Elon Musk, do X/Twitter, atacou o ministro Alexandre de Moraes, pediu seu impeachment, afirmou que não vai mais cumprir suas ordens. Alexandre estabeleceu multa de 100 mil reais por dia em caso de descumprimento, falou em “instrumentalização criminosa” das redes e mandou investigar Musk.
É uma briga ruim — e briga ruim não tem lado bom. A discussão não é sobre quem está certo. É sobre quem está menos errado.
Nos últimos tempos, o STF tomou medidas enérgicas na defesa da democracia. A defesa foi providencial, não apenas porque a República de fato correu grave risco, mas também porque outras instituições, como o Congresso Nacional e a PGR, foram omissas — ou mesmo coniventes. Algumas dessas medidas foram polêmicas, mas se polemizou relativamente pouco, porque quando a democracia está em perigo, salva-se a democracia primeiro e discutem-se os métodos depois.
O perigo não passou, mas deixou de ser imediato, e torna-se cada vez mais difícil defender integralmente as medidas de Alexandre, algumas das quais, excessivamente rigorosas, podem ser entendidas como censura prévia. Também falta transparência sobre a quem elas afetam. E tais medidas, monocráticas, raramente vão ao plenário do STF. Alexandre tenta salvar a democracia com medidas não muito democráticas.
Musk, contudo, está longe de estar certo. Descumprir ordem judicial não é desobediência civil nem defesa da liberdade. É crime. Parece não entender o que é liberdade (de expressão ou de outro tipo) ou o que é democracia. Supõe-se um Thoreau redivivo, mas é apenas um fanfarrão que acha que ser possível defender a liberdade subvertendo o Estado de Direito. E dando tribuna para liberticidas.

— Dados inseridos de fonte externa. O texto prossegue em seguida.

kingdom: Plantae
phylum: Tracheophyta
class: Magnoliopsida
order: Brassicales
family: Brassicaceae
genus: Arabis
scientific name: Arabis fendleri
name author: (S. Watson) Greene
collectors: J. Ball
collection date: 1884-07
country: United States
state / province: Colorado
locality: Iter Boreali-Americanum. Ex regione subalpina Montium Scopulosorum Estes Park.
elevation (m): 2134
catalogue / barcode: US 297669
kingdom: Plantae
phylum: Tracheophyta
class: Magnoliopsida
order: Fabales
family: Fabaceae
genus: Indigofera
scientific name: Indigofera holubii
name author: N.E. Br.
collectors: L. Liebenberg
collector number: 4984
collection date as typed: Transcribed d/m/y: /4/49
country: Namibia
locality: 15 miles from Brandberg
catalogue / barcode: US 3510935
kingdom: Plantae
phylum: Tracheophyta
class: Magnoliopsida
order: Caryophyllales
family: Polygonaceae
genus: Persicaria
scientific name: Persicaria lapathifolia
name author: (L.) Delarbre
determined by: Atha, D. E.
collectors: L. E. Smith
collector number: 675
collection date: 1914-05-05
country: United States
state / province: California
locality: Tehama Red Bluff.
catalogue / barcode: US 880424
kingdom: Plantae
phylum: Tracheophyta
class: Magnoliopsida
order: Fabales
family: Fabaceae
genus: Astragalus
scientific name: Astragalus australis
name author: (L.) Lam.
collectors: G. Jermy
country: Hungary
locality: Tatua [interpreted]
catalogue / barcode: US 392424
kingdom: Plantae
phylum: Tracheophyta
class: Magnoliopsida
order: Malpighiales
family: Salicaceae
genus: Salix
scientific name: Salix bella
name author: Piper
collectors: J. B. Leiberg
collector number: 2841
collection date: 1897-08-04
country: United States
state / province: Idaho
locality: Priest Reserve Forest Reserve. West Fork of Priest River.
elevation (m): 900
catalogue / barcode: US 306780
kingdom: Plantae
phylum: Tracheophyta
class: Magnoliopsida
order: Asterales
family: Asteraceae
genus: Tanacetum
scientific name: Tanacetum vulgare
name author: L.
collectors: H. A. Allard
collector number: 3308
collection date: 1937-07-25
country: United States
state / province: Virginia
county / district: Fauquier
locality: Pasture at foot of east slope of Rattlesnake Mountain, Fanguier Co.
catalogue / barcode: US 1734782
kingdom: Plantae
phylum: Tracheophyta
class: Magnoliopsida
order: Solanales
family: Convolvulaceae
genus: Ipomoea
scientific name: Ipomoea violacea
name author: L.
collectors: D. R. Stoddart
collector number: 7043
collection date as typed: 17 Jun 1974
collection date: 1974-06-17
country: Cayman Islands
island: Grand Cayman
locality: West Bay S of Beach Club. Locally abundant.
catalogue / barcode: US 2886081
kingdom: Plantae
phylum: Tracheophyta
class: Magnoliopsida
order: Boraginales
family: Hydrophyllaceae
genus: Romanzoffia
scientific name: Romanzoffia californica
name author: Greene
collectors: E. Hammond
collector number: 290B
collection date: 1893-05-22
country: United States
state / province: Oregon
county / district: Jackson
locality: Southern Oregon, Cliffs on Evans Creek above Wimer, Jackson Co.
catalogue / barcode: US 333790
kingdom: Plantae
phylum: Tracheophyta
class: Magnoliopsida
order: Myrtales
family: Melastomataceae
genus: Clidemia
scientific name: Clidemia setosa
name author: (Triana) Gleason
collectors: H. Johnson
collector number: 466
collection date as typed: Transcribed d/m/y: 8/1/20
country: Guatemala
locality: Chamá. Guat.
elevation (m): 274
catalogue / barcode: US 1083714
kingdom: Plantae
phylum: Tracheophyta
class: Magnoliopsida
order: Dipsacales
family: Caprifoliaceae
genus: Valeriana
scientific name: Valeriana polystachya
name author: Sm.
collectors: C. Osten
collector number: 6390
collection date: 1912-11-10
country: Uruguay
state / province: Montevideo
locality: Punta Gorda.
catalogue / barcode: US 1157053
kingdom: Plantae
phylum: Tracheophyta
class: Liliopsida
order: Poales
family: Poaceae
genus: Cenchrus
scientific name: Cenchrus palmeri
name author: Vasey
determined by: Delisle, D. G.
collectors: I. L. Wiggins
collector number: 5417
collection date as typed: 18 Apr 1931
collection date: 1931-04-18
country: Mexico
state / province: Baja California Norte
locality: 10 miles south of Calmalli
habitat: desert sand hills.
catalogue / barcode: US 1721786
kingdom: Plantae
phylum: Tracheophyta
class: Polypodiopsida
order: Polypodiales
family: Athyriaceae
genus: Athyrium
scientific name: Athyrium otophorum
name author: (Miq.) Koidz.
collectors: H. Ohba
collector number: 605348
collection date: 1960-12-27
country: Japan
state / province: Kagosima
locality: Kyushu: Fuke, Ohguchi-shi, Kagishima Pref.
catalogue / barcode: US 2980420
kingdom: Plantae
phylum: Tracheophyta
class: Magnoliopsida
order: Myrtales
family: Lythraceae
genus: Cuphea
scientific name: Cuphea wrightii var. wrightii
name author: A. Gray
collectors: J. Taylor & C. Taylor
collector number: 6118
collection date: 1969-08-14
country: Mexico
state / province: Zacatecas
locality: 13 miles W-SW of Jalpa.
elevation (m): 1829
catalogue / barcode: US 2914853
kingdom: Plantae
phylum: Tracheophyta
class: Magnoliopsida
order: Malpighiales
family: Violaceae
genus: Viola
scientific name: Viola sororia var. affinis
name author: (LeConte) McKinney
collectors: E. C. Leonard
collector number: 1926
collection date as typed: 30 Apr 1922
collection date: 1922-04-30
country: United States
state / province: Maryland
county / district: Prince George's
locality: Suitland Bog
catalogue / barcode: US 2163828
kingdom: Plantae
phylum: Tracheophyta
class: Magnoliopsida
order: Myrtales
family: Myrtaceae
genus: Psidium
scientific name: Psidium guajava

O Congresso Nacional não está na briga, mas também está no erro. Já se vão quatro anos que a Lei das Fake News está em discussão e nada de se chegar a um consenso. O Congresso reclama do “ativismo” do STF, mas mantém o vácuo legal que provoca sua existência.
Musk e Alexandre estão em um caminho que leva à proibição total do X/Twitter, um resultado desastroso para todos.
Perder o Brasil custará caro para Musk: o X/Twitter é uma rede pequena e nós somos um de seus principais mercados. E Alexandre será responsável por colocar o Brasil na companhia China, Coreia do Norte, Irã, Rússia, Turcomenistão e Mianmar — não é uma lista em que alguém que defenda a democracia queira estar.
Os maiores prejudicados, claro, serão os brasileiros em geral. Milhões de pessoas dependem do X/Twitter para se comunicar, ter acesso a notícias, fazer negócios. Elon Musk deveria ser mais cuidadoso com os interesses de seus usuários. Alexandre deveria ser mais cuidadoso com os interesses dos cidadãos.
Só quem terá vantagem será o bolsonarismo, que poderá bradar que existe uma “ditadura do Judiciário” no Brasil etc. (Será uma vitória limitada, já que o brado não estará no X/Twitter, hoje um de seus principais canais de comunicação.)
(Por Ricardo Rangel em 08/04/2024)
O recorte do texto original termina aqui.